# [EXERCISE PROMPT]
Reproduce only the lines in the stretch from the start of the material through the line containing "Oceľová podenka", changing "журналіст" to "репортер" and leaving everything else unchanged. Leave the pictures out of your answer.

Start of Block

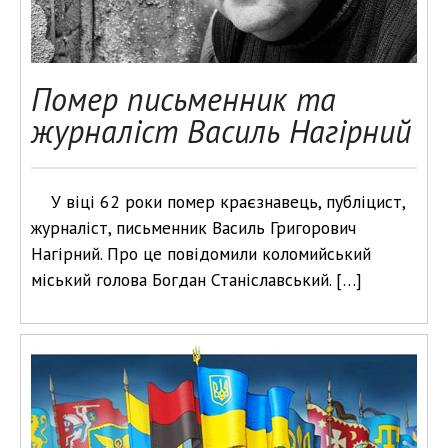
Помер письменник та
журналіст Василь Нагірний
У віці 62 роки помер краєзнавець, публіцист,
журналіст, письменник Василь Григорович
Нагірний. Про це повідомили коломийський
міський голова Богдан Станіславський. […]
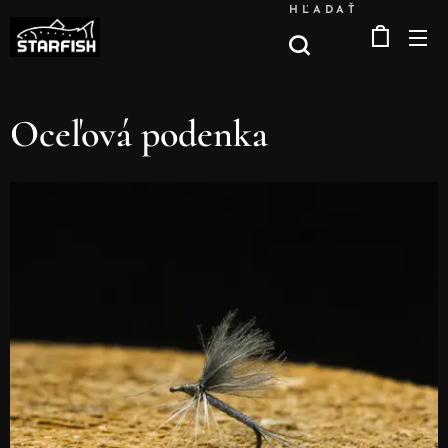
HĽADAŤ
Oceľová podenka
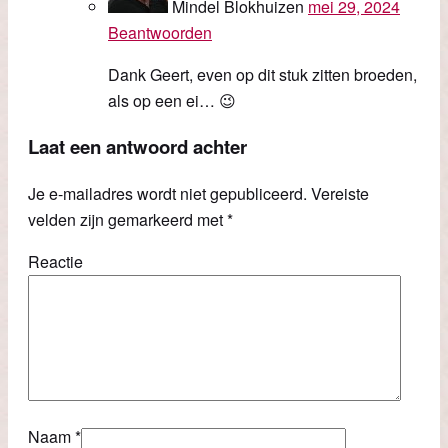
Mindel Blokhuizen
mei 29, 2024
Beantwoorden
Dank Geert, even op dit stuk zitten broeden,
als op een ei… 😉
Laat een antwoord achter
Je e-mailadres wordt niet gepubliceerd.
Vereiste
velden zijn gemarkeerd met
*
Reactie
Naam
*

End of Block

# [RESPONSE TO THIS EXERCISE]
Помер письменник та
репортер Василь Нагірний
У віці 62 роки помер краєзнавець, публіцист,
репортер, письменник Василь Григорович
Нагірний. Про це повідомили коломийський
міський голова Богдан Станіславський. […]
HĽADAŤ
Oceľová podenka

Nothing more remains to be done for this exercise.